Although Genzyme has not yet set a price for Myozyme, the company says it will cost as much as its drugs for other enzyme deficiencies. Under a 1983 law called the Orphan Drug Act, which rewards companies for pursuing treatments for rare diseases, Genzyme is allowed to sell Myozyme in the United States without competition for seven years, effectively setting its own price. Such drugs can cost hundreds of thousands of dollars a year, depending on how strong a dose the patient needs.

Genzyme provides counselors to patients having trouble convincing insurance companies to pay for treatments, and has already been in discussions with insurers about covering Myozyme.

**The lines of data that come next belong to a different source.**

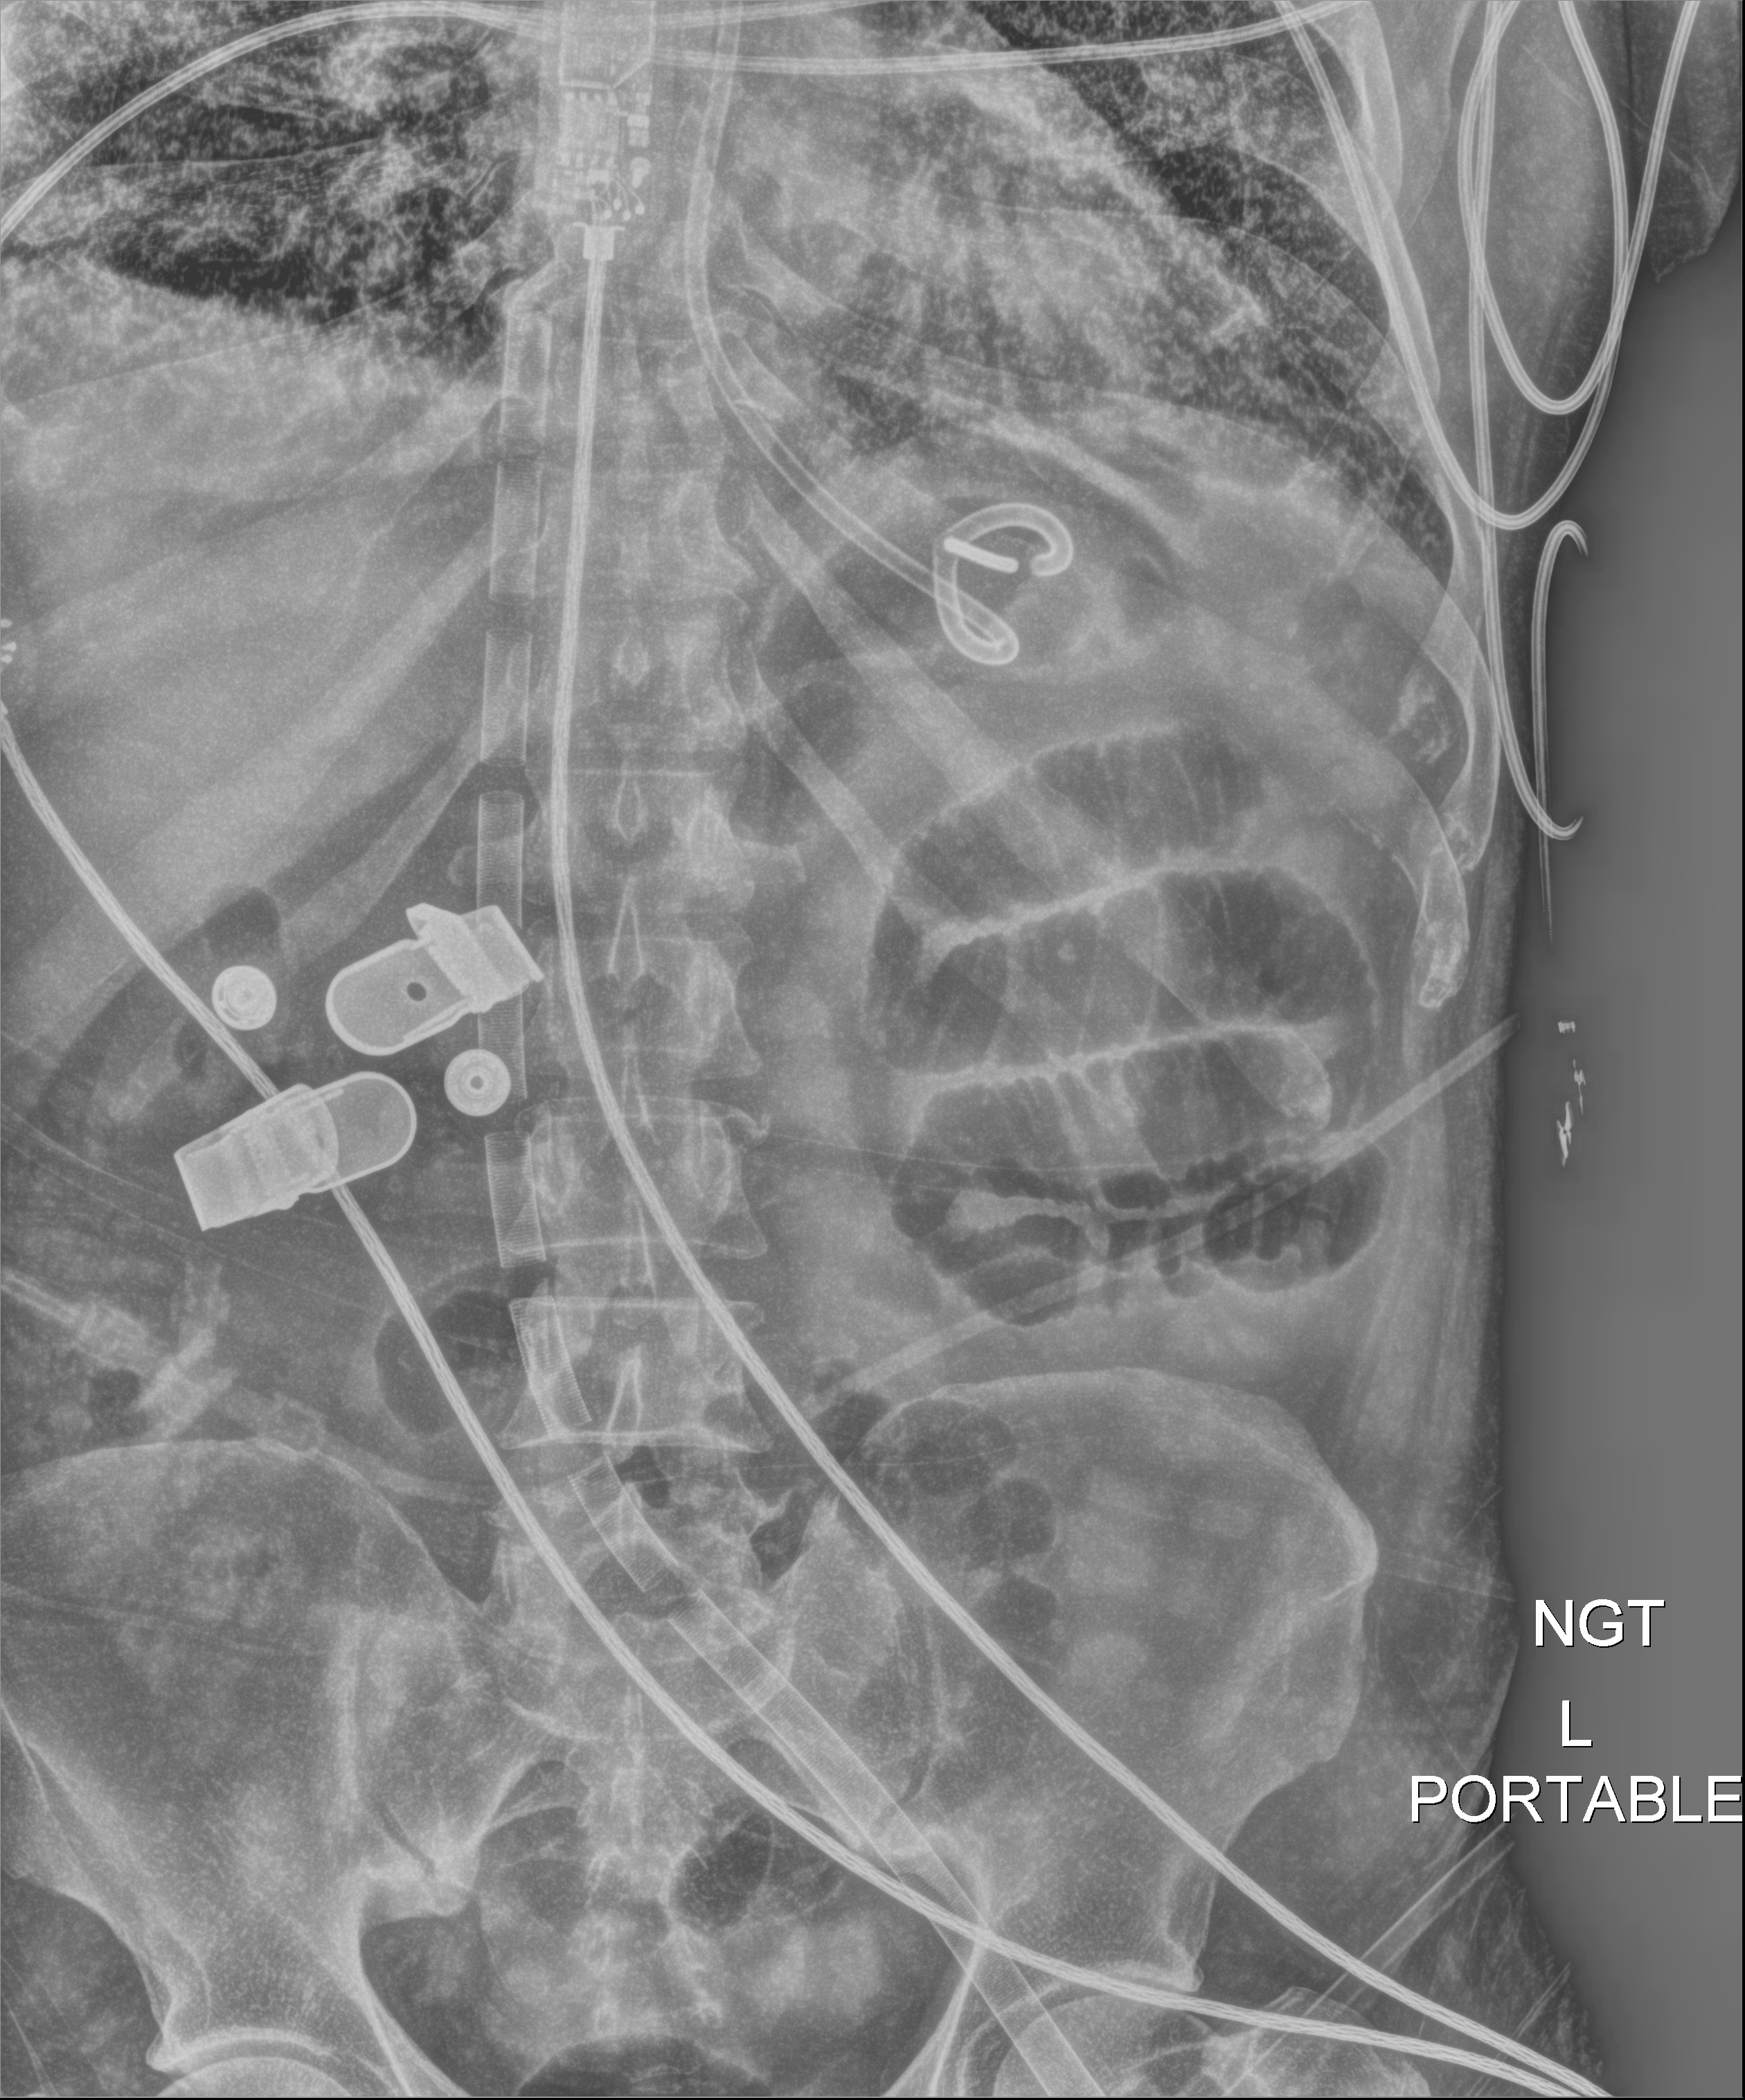
Abdomen radiograph, anteroposterior (AP) projection. Male patient hospitalised with COVID-19, age 18–59 years.
Admission-level facts for this patient (not findings on this image; timing relative to this image not recorded):
- admitted to intensive care during this hospital stay: yes
- mechanically ventilated during this hospital stay: yes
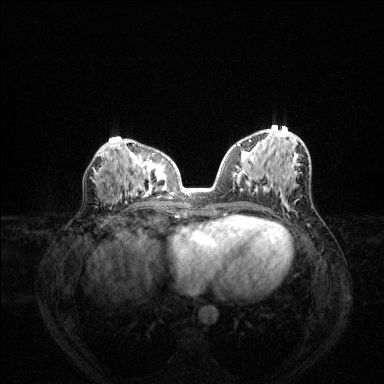
Breast MRI (dynamic contrast-enhanced), one axial slice. Slice 66 of 144 in the series (ordered by position). Dynamic contrast-enhanced series, time point 2 of 6 at this slice position (early post-contrast). 1.5 T. TE 1.6 ms, TR 4.6 ms. 1.2 mm slice thickness. 384 × 384 image matrix, field of view 360 × 360 mm. Female patient.
Outlined on this slice (semi-automatically segmented with operator editing):
- enhancing-tissue mask used for the functional tumour volume (all voxels passing the contrast-enhancement thresholds inside the analysis volume; usually the tumour): bounding box [x1, y1, x2, y2] px = [237, 139, 251, 146]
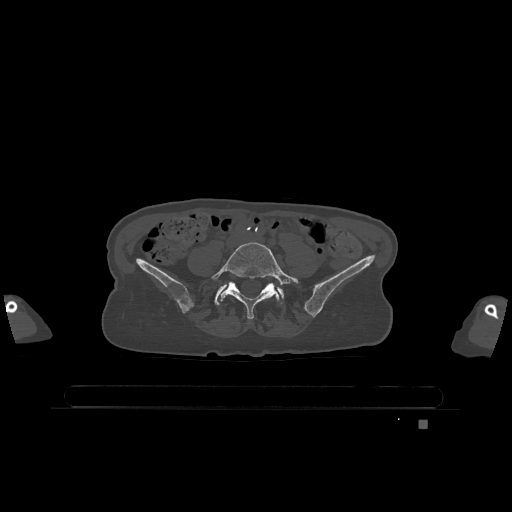
CT including the spine, one axial slice; position 239 of 1317 along the scan axis; bone window (W 1800 / L 400 HU); 0.5 mm slice thickness; 512 × 512 image matrix. Patient: female, 74 years. From the clinical record (not read from this slice): primary cancer: lung; vertebrae with lytic lesions (as recorded): T1, T4, T5, T6, L4, L5.
Structures marked on this image (semi-automatically segmented with operator editing):
- L5 vertebra: bounding box (x1, y1, x2, y2) in pixels: (211, 242, 299, 319)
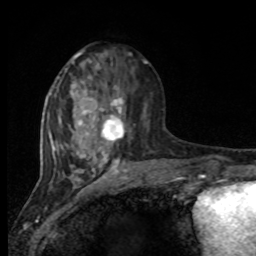
Breast MRI, one axial slice. Slice 36 of 80 in the series (ordered by position). Cropped to one breast. Dynamic contrast-enhanced series, time point 2 of 8 at this slice position (early post-contrast). 1.5 T. TE 4.2 ms, TR 7 ms. 2 mm slice thickness. 256 × 256 image matrix, field of view 165 × 165 mm. Female patient.
Structures marked on this image (semi-automatically segmented with operator editing):
- enhancing-tissue mask used for the functional tumour volume (all voxels passing the contrast-enhancement thresholds inside the analysis volume; usually the tumour): box from (x=94, y=84) to (x=125, y=146) px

''This is a sensational price point relative to what most other drugs cost," said David Meeker, president of the Genzyme division that makes Myozyme.

Meeker said Genzyme has succeeded in winning coverage for its previous enzyme drugs partly by explaining that such prescriptions are so rare that they have a relatively modest impact on insurers overall.

Tiffany House, Marylyn House's daughter, was one of the first patients to be tested with the rabbit-milk version of the enzyme. She was diagnosed with Pompe disease at age 11, lost the ability to walk, and was home-schooled in a wheelchair.

Since she started with the original trial in 1999, she said, her disease has stopped progressing, and she is slowly regaining strength. Although still in a wheelchair, she was able to enroll in college and is now studying for a master's degree in English.

''They told my mother that I wouldn't be alive by 20," said House, who was diagnosed before any treatment for the disease existed.

''Yes, it's worth the cost," she said, ''but how do I pay that cost? This is something I'm going to have to find a way to pay for the rest of my life, and I'm only 23, so that's a pretty long time."